Now, building the tree levelwise, the split at any level should be such that the difference between the objective at the splits and the current node is as large as possible. Terming this as gain, and denoting Left and Right as the two leaves obtained after a split, \begin{align} gain &= \text{objective at current node} - \text{total objective at split nodes}\newline &= (-\frac{1}{2} \frac{(G_{Left} + G_{Right})^{2}}{(H_{Left} + H_{Right}) + \lambda} + \gamma) - \big( (-\frac{1}{2} \frac{G_{Left}^{2}}{H_{Left} + \lambda} + \gamma) + (-\frac{1}{2} \frac{G_{Right}}{H_{Right} + \lambda} + \gamma) \big)\newline &= \frac{1}{2} \bigg[ \frac{G_{Left}^{2}}{H_{Left} + \lambda} + \frac{G_{Right}}{H_{Right} + \lambda} - \frac{(G_{Left} + G_{Right})^{2}}{(H_{Left} + H_{Right}) + \lambda} \bigg] -\gamma\end{align}

We could write $G$ in the current node as $G_{Left} + G_{Right}$ since it is the sum of $g$ across all data points, which is the same as total sum of $g$ for the left and right trees.
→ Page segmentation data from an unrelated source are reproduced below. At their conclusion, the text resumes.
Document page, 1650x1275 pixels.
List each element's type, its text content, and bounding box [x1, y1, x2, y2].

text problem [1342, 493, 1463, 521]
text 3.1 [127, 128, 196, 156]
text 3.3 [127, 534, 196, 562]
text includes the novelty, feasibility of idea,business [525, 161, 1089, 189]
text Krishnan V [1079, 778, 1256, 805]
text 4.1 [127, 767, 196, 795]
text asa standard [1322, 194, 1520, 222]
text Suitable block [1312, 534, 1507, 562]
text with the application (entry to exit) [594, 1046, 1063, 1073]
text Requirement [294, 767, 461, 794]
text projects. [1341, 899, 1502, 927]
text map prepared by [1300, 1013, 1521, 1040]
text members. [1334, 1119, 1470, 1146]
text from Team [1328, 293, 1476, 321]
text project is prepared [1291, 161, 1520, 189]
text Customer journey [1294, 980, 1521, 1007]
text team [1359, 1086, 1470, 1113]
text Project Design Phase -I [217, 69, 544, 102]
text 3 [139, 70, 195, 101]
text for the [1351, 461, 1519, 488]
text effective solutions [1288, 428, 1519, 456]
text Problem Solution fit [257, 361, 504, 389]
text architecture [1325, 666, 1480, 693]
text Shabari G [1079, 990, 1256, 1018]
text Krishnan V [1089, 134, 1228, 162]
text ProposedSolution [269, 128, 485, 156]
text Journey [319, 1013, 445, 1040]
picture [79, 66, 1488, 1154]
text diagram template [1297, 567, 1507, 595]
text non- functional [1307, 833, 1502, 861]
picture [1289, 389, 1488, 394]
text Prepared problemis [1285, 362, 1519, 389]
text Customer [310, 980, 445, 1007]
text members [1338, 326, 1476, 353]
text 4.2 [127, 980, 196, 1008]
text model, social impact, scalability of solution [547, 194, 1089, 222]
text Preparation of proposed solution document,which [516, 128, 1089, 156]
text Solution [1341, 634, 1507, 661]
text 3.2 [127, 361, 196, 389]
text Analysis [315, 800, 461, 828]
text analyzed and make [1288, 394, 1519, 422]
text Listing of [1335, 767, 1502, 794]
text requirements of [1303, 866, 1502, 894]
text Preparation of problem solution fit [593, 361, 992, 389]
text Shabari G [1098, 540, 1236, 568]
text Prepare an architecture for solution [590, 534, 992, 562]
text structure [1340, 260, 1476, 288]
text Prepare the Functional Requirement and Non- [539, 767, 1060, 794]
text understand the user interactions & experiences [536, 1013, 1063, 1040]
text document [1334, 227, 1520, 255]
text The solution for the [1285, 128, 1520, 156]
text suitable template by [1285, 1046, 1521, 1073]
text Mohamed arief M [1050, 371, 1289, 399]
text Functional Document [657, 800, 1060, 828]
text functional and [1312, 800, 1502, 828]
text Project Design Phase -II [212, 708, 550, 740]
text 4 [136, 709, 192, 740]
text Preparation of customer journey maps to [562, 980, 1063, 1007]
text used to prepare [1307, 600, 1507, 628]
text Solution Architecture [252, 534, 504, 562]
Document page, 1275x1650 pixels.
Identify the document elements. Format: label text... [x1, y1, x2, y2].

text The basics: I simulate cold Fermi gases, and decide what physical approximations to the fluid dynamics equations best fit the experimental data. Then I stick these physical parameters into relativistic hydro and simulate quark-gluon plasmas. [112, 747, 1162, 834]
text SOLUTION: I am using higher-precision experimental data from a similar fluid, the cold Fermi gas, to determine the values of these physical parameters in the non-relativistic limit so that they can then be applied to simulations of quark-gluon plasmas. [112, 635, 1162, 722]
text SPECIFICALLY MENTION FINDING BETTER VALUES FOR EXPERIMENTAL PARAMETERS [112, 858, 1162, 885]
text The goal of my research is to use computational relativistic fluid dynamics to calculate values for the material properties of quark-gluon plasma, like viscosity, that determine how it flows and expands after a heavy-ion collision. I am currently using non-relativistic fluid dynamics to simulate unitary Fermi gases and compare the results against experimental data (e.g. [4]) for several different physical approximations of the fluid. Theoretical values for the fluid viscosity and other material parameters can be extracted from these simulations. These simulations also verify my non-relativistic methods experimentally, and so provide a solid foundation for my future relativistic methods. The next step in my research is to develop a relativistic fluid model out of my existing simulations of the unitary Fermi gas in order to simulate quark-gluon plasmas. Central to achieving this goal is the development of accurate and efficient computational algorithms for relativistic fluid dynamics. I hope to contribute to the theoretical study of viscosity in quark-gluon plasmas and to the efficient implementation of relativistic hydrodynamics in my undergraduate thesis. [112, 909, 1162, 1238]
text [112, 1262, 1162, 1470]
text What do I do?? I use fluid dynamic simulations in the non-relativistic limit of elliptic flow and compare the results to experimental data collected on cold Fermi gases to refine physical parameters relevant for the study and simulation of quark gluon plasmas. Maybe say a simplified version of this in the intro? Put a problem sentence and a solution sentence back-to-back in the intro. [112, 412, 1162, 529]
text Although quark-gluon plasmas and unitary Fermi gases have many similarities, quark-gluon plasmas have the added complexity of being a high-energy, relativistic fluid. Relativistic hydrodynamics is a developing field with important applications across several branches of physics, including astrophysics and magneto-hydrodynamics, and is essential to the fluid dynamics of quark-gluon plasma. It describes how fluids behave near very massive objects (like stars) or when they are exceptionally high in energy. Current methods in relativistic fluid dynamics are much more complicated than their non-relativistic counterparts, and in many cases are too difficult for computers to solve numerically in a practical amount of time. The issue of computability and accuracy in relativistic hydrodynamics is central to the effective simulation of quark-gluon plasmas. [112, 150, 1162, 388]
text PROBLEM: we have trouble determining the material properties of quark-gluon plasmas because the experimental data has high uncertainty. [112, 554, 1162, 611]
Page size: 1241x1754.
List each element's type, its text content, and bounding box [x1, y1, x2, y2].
The same is true for $H$.

To find the optimum split, we can precalculate the values of $g$ and $h$ for all the points in the current node, and then do a scan from left to right on the values of a given variable to check the value of gain across different splits and locate the best performing one.

An important observation here is that $\lambda$ comes in denominator. Thus, if its value is high, the weights will automatically become low. Further, if the gain is not higher than $\gamma$, adding the split to the tree is not beneficial. This automatically does some pruning while building the tree.